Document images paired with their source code
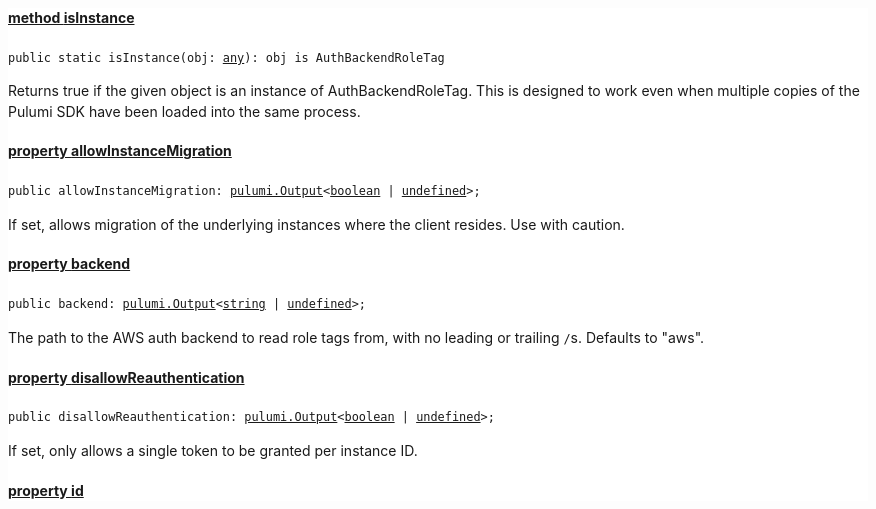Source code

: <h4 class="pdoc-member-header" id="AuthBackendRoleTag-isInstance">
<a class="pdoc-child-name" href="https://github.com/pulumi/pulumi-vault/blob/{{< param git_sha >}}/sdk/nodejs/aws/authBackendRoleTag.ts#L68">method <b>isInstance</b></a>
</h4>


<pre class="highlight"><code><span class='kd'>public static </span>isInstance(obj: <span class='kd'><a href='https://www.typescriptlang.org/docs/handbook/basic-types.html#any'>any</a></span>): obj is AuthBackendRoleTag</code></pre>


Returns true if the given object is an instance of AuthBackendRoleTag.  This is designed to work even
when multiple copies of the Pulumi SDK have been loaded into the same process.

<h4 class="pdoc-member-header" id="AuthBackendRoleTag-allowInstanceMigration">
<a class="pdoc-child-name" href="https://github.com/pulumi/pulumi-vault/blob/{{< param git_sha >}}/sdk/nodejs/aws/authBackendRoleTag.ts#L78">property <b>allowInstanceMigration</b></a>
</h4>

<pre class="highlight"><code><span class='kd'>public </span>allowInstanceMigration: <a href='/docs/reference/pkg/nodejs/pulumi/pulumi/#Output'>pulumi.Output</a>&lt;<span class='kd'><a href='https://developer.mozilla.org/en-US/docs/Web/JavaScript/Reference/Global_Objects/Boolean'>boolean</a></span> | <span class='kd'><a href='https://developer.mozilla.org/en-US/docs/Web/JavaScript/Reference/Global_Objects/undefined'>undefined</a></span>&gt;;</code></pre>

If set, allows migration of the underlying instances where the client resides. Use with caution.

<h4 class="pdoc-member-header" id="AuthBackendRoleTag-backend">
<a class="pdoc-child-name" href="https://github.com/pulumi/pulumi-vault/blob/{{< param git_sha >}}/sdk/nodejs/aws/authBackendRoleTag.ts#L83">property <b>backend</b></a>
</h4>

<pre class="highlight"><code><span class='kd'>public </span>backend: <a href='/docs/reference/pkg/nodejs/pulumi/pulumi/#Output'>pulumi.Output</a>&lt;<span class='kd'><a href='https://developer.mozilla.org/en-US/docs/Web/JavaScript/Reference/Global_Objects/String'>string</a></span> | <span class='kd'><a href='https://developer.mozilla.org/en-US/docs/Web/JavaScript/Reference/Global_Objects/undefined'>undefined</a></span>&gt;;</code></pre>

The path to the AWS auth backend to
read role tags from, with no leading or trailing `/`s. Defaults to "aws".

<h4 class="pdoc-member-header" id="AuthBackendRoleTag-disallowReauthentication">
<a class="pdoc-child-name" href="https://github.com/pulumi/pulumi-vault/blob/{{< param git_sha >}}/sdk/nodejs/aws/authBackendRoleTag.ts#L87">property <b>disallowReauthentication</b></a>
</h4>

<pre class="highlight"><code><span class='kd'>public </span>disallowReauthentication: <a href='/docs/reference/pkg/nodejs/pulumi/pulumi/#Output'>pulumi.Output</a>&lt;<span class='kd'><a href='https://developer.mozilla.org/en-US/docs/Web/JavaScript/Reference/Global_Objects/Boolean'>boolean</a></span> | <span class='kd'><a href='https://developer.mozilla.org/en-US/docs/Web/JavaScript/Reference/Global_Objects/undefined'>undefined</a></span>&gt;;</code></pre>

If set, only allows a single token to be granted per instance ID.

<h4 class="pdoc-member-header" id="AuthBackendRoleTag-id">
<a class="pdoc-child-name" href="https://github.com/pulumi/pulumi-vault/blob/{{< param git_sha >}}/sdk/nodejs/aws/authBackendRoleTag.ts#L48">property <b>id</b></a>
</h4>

= How to complete this task =
Reproduce the source text of every record above verbatim, line for line. Omit the pictures from your answer.

= Written reply =
Source code

: <h4 class="pdoc-member-header" id="AuthBackendRoleTag-isInstance">
<a class="pdoc-child-name" href="https://github.com/pulumi/pulumi-vault/blob/{{< param git_sha >}}/sdk/nodejs/aws/authBackendRoleTag.ts#L68">method <b>isInstance</b></a>
</h4>


<pre class="highlight"><code><span class='kd'>public static </span>isInstance(obj: <span class='kd'><a href='https://www.typescriptlang.org/docs/handbook/basic-types.html#any'>any</a></span>): obj is AuthBackendRoleTag</code></pre>


Returns true if the given object is an instance of AuthBackendRoleTag.  This is designed to work even
when multiple copies of the Pulumi SDK have been loaded into the same process.

<h4 class="pdoc-member-header" id="AuthBackendRoleTag-allowInstanceMigration">
<a class="pdoc-child-name" href="https://github.com/pulumi/pulumi-vault/blob/{{< param git_sha >}}/sdk/nodejs/aws/authBackendRoleTag.ts#L78">property <b>allowInstanceMigration</b></a>
</h4>

<pre class="highlight"><code><span class='kd'>public </span>allowInstanceMigration: <a href='/docs/reference/pkg/nodejs/pulumi/pulumi/#Output'>pulumi.Output</a>&lt;<span class='kd'><a href='https://developer.mozilla.org/en-US/docs/Web/JavaScript/Reference/Global_Objects/Boolean'>boolean</a></span> | <span class='kd'><a href='https://developer.mozilla.org/en-US/docs/Web/JavaScript/Reference/Global_Objects/undefined'>undefined</a></span>&gt;;</code></pre>

If set, allows migration of the underlying instances where the client resides. Use with caution.

<h4 class="pdoc-member-header" id="AuthBackendRoleTag-backend">
<a class="pdoc-child-name" href="https://github.com/pulumi/pulumi-vault/blob/{{< param git_sha >}}/sdk/nodejs/aws/authBackendRoleTag.ts#L83">property <b>backend</b></a>
</h4>

<pre class="highlight"><code><span class='kd'>public </span>backend: <a href='/docs/reference/pkg/nodejs/pulumi/pulumi/#Output'>pulumi.Output</a>&lt;<span class='kd'><a href='https://developer.mozilla.org/en-US/docs/Web/JavaScript/Reference/Global_Objects/String'>string</a></span> | <span class='kd'><a href='https://developer.mozilla.org/en-US/docs/Web/JavaScript/Reference/Global_Objects/undefined'>undefined</a></span>&gt;;</code></pre>

The path to the AWS auth backend to
read role tags from, with no leading or trailing `/`s. Defaults to "aws".

<h4 class="pdoc-member-header" id="AuthBackendRoleTag-disallowReauthentication">
<a class="pdoc-child-name" href="https://github.com/pulumi/pulumi-vault/blob/{{< param git_sha >}}/sdk/nodejs/aws/authBackendRoleTag.ts#L87">property <b>disallowReauthentication</b></a>
</h4>

<pre class="highlight"><code><span class='kd'>public </span>disallowReauthentication: <a href='/docs/reference/pkg/nodejs/pulumi/pulumi/#Output'>pulumi.Output</a>&lt;<span class='kd'><a href='https://developer.mozilla.org/en-US/docs/Web/JavaScript/Reference/Global_Objects/Boolean'>boolean</a></span> | <span class='kd'><a href='https://developer.mozilla.org/en-US/docs/Web/JavaScript/Reference/Global_Objects/undefined'>undefined</a></span>&gt;;</code></pre>

If set, only allows a single token to be granted per instance ID.

<h4 class="pdoc-member-header" id="AuthBackendRoleTag-id">
<a class="pdoc-child-name" href="https://github.com/pulumi/pulumi-vault/blob/{{< param git_sha >}}/sdk/nodejs/aws/authBackendRoleTag.ts#L48">property <b>id</b></a>
</h4>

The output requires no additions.